Other scenes for the film were shot in Calgary, Kleinburg, Hamilton and Montreal. However, due to technical problems with the sound, much of the film had to be rerecorded in the post-production phase, resulting in one of the key delays from the film's originally planned release date of early 1982. These sound issues were eventually resolved.

==Distribution==
Organizers of the Festival of Festivals attempted to secure the film as the opening gala of the 1982 Festival of Festivals; however, due to a conflict between Nielsen-Ferns, the NFB and key funder Torstar, it was unable to secure the premiere and instead opened with the Australian film We of the Never Never.

Additional production conflict was also reported between Nielsen-Ferns and the NFB, resulting in additional delays in securing distribution. While theatrical distribution in North America and the United Kingdom was still in flux, a subtitled version of the film was broadcast on German television in March 1983.

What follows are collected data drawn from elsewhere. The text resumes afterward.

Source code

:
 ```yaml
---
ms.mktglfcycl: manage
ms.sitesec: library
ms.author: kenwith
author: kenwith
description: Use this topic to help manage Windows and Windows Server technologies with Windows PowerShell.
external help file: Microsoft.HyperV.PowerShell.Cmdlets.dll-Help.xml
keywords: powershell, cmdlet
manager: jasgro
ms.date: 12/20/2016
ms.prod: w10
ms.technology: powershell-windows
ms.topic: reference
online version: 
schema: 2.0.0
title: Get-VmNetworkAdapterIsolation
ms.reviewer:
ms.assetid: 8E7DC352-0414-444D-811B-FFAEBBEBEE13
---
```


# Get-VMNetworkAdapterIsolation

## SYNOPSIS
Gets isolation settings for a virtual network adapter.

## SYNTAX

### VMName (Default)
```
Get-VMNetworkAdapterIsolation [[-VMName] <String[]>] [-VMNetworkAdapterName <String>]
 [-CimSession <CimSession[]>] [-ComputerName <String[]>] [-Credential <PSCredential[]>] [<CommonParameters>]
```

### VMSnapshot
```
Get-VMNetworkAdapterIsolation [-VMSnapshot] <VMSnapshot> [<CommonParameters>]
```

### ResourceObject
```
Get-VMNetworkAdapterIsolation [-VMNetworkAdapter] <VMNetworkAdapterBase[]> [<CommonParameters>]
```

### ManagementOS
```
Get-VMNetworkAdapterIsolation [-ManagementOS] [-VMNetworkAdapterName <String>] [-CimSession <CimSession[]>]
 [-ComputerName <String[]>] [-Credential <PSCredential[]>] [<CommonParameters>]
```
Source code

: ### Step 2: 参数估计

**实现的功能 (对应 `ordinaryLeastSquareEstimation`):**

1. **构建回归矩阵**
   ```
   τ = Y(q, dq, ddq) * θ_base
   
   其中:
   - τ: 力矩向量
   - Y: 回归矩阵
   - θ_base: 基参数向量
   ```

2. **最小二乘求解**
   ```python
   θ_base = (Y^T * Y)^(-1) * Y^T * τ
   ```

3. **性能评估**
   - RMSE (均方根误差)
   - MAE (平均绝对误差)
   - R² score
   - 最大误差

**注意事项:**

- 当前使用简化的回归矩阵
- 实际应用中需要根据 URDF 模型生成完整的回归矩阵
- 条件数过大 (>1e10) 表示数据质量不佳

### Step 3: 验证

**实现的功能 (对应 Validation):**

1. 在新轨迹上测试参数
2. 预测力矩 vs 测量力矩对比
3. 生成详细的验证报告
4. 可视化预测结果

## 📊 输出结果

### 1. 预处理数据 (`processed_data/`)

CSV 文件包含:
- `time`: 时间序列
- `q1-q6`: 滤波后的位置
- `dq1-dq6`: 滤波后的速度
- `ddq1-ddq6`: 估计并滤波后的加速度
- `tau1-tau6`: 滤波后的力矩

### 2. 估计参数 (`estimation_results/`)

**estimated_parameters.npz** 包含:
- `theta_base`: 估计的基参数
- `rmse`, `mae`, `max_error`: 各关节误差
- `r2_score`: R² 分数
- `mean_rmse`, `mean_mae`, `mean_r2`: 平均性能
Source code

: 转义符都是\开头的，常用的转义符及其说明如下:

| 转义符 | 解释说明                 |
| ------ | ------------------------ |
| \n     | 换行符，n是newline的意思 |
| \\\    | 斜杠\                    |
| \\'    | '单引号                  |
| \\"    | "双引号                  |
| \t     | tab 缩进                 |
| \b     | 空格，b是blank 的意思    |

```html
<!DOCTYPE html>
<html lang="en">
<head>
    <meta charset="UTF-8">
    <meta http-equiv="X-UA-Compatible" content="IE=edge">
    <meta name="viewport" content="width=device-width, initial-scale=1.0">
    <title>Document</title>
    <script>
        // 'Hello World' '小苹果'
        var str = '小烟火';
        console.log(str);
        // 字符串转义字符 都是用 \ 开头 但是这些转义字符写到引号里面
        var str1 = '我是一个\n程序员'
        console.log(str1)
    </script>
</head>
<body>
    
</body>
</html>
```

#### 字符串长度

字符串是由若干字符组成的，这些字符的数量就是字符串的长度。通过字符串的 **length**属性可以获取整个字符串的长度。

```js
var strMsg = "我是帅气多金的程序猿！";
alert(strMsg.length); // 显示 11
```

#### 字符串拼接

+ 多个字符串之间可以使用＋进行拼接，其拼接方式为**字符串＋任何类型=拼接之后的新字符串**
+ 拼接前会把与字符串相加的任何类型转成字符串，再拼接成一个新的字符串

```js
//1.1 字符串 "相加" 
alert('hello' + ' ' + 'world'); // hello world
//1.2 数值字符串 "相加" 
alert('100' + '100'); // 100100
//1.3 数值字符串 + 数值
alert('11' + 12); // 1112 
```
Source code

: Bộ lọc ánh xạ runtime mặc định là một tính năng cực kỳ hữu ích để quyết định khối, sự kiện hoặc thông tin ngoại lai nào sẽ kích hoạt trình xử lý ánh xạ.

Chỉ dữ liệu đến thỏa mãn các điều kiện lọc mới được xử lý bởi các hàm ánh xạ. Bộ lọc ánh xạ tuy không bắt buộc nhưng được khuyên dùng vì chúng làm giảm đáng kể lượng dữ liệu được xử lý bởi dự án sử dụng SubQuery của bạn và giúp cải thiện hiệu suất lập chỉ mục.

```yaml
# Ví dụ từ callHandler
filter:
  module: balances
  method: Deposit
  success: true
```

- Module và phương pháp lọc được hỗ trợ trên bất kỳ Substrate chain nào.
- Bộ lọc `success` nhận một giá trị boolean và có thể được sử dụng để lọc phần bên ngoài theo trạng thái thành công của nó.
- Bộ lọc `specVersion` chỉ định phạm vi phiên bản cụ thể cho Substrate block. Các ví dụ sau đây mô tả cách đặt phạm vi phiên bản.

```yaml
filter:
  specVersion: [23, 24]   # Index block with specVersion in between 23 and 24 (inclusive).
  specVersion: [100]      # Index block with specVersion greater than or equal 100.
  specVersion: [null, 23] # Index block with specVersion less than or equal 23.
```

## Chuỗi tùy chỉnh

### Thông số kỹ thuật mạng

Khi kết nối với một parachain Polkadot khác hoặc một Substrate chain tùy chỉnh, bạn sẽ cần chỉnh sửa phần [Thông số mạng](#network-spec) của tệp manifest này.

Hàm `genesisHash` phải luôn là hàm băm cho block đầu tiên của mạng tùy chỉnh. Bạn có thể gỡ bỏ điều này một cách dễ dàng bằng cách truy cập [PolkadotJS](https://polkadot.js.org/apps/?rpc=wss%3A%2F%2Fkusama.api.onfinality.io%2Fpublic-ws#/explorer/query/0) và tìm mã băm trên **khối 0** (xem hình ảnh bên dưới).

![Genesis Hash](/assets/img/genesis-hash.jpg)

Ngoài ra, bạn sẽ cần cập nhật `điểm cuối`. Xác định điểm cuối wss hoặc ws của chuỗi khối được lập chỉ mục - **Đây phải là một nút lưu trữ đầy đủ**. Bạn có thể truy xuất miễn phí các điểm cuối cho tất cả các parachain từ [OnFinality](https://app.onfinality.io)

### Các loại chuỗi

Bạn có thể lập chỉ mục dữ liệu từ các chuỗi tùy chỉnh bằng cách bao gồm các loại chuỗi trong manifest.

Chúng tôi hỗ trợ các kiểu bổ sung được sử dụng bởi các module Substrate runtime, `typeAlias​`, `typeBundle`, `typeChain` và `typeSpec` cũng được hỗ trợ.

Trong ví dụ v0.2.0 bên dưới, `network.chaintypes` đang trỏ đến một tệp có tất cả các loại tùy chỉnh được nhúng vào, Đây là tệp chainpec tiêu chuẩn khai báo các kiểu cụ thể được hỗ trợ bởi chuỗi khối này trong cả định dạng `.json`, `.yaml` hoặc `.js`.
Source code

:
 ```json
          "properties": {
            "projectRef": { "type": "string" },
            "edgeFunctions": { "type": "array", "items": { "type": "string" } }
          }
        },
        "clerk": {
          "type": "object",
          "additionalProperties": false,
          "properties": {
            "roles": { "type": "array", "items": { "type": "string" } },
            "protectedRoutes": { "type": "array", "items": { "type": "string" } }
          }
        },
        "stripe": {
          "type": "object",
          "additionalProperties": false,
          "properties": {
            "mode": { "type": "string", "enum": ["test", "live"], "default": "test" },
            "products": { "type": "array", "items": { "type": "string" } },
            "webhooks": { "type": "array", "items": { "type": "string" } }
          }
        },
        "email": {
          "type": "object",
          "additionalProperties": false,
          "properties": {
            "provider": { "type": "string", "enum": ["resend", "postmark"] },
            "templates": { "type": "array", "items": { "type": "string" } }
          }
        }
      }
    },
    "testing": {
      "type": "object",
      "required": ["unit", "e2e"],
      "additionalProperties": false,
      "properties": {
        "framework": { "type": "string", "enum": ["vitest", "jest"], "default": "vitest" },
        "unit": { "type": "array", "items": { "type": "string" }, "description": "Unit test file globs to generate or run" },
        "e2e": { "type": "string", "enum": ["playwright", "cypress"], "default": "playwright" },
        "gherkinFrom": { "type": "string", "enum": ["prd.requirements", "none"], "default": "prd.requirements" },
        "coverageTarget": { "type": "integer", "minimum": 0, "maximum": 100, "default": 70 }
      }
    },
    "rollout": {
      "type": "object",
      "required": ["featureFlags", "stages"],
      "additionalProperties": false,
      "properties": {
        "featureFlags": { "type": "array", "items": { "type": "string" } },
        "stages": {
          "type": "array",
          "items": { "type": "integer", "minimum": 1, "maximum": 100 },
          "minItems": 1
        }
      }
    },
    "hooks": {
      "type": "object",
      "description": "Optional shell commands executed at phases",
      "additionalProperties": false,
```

The film was acquired by Spectrafilm in May 1983 for theatrical distribution, and had its theatrical premiere in November. Its premiere was organized as a fundraising benefit for the Parkinson Foundation of Canada, following Findley's father's death of Parkinson's disease.

The film was subsequently screened at the 1984 Festival of Festivals as part of Eyes Write, a special program of film adaptations of literary works that was programmed in conjunction with the Harbourfront Centre.

Following its brief initial theatrical run, the film was not seen for over 35 years, until it was unearthed and licensed by the Canada Media Fund for distribution on the Encore+ YouTube channel in 2020. In 2022, Encore+ in association with Telefilm Canada commissioned the remastering of The Wars, undertaken in partnership with the National Film Board of Canada and the Stratford Festival. As of 2024, The Wars Remastered - as well as The Making of The Wars, featuring Martha Henry and leading talents looking back on the making of the film (2020) - can be streamed from the Stratford Festival's StratFest@Home digital streaming platform.

==Awards==
The film received three Genie Awards from the Academy of Canadian Cinema & Television in 1984, for Best Actress (Henry), Best Supporting Actress (Burroughs) and Best Sound Editing (Sharon Lackie, Bruce Nyznik, and Bernard Bordeleau). It was also nominated for Best Picture, Best Editing (Tony Lower), Best Overall Sound (Hans Peter Strobl), and Best Screenplay (Findley).